What to work on: Pull every line with the word "воды" out of the entries below.

[[ Extracted information, beginning ]]

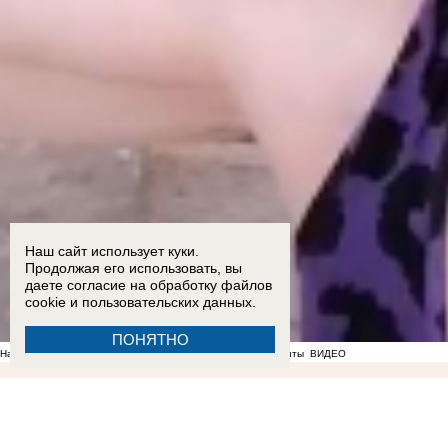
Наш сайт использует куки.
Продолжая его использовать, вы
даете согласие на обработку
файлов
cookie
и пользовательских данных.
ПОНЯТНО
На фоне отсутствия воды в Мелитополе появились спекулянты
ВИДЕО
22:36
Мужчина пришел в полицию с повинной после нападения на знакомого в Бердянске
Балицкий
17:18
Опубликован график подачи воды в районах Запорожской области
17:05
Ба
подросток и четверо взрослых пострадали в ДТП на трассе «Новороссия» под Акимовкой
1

[[ Extracted information, end ]]
[[ Extracted information, beginning ]]

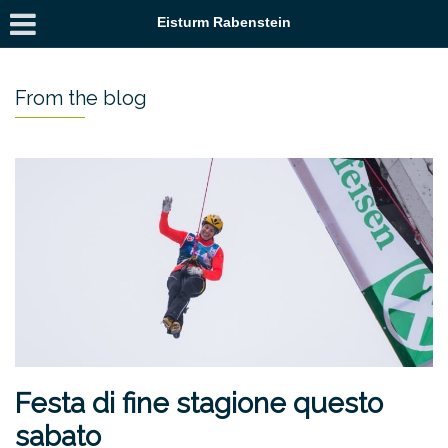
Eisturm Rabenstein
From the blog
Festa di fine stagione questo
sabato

[[ Extracted information, end ]]

Solved exercise:
На фоне отсутствия воды в Мелитополе появились спекулянты
Опубликован график подачи воды в районах Запорожской области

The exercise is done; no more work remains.